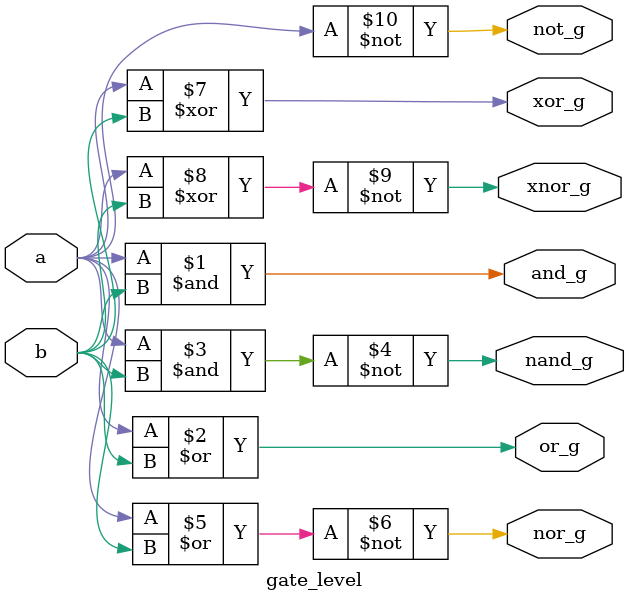
<source format=v>
`timescale 1ns / 1ps

module gate_level(a, b,and_g,or_g,not_g,nand_g,nor_g,xor_g,xnor_g);	 input a, b;
    output and_g,or_g,not_g,nand_g,nor_g,xor_g,xnor_g;
     
			 and andgate(and_g, a, b);
			 or orgate(or_g, a, b);
			 not notgate(not_g, a);
			 nand nandgate(nand_g, a, b);
			 nor norgate(nor_g, a, b);
			 xor xorgate(xor_g, a, b);
			 xnor xnorgate(xnor_g, a, b);
			 
endmodule


</source>
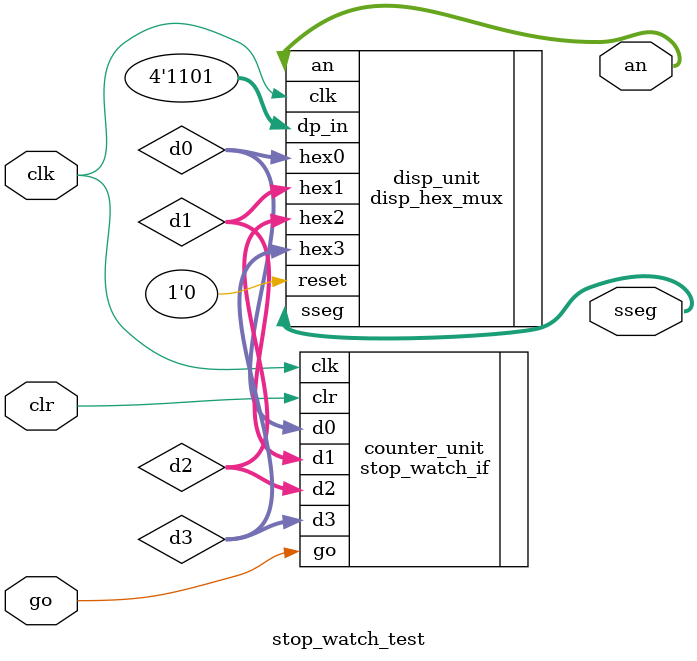
<source format=v>
module stop_watch_test
   (
    input wire clk,
    input wire go, clr,
    output wire [3:0] an,
    output wire [7:0] sseg
   );

   // signal declaration
   wire [3:0]  d3, d2, d1, d0;

   // instantiate 7-seg LED display module
   disp_hex_mux disp_unit
      (.clk(clk), .reset(1'b0),
        .hex3(d3), .hex2(d2), .hex1(d1), .hex0(d0),
       .dp_in(4'b1101), .an(an), .sseg(sseg));

   // instantiate stopwatch
   stop_watch_if counter_unit
      (.clk(clk), .go(go), .clr(clr),
       .d3(d3), .d2(d2), .d1(d1), .d0(d0) );
       
   //disable the unused display by setting it to 1
   //assign an = an | 4'b1000;

endmodule

</source>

★ ★ ★ ★

Apart from the pictures, the entries above are to be repeated in full and exactly.

<source format=v>
`timescale 1ns / 1ps

module gate_level(a, b,and_g,or_g,not_g,nand_g,nor_g,xor_g,xnor_g);	 input a, b;
    output and_g,or_g,not_g,nand_g,nor_g,xor_g,xnor_g;
     
			 and andgate(and_g, a, b);
			 or orgate(or_g, a, b);
			 not notgate(not_g, a);
			 nand nandgate(nand_g, a, b);
			 nor norgate(nor_g, a, b);
			 xor xorgate(xor_g, a, b);
			 xnor xnorgate(xnor_g, a, b);
			 
endmodule


</source>
<source format=v>
module stop_watch_test
   (
    input wire clk,
    input wire go, clr,
    output wire [3:0] an,
    output wire [7:0] sseg
   );

   // signal declaration
   wire [3:0]  d3, d2, d1, d0;

   // instantiate 7-seg LED display module
   disp_hex_mux disp_unit
      (.clk(clk), .reset(1'b0),
        .hex3(d3), .hex2(d2), .hex1(d1), .hex0(d0),
       .dp_in(4'b1101), .an(an), .sseg(sseg));

   // instantiate stopwatch
   stop_watch_if counter_unit
      (.clk(clk), .go(go), .clr(clr),
       .d3(d3), .d2(d2), .d1(d1), .d0(d0) );
       
   //disable the unused display by setting it to 1
   //assign an = an | 4'b1000;

endmodule

</source>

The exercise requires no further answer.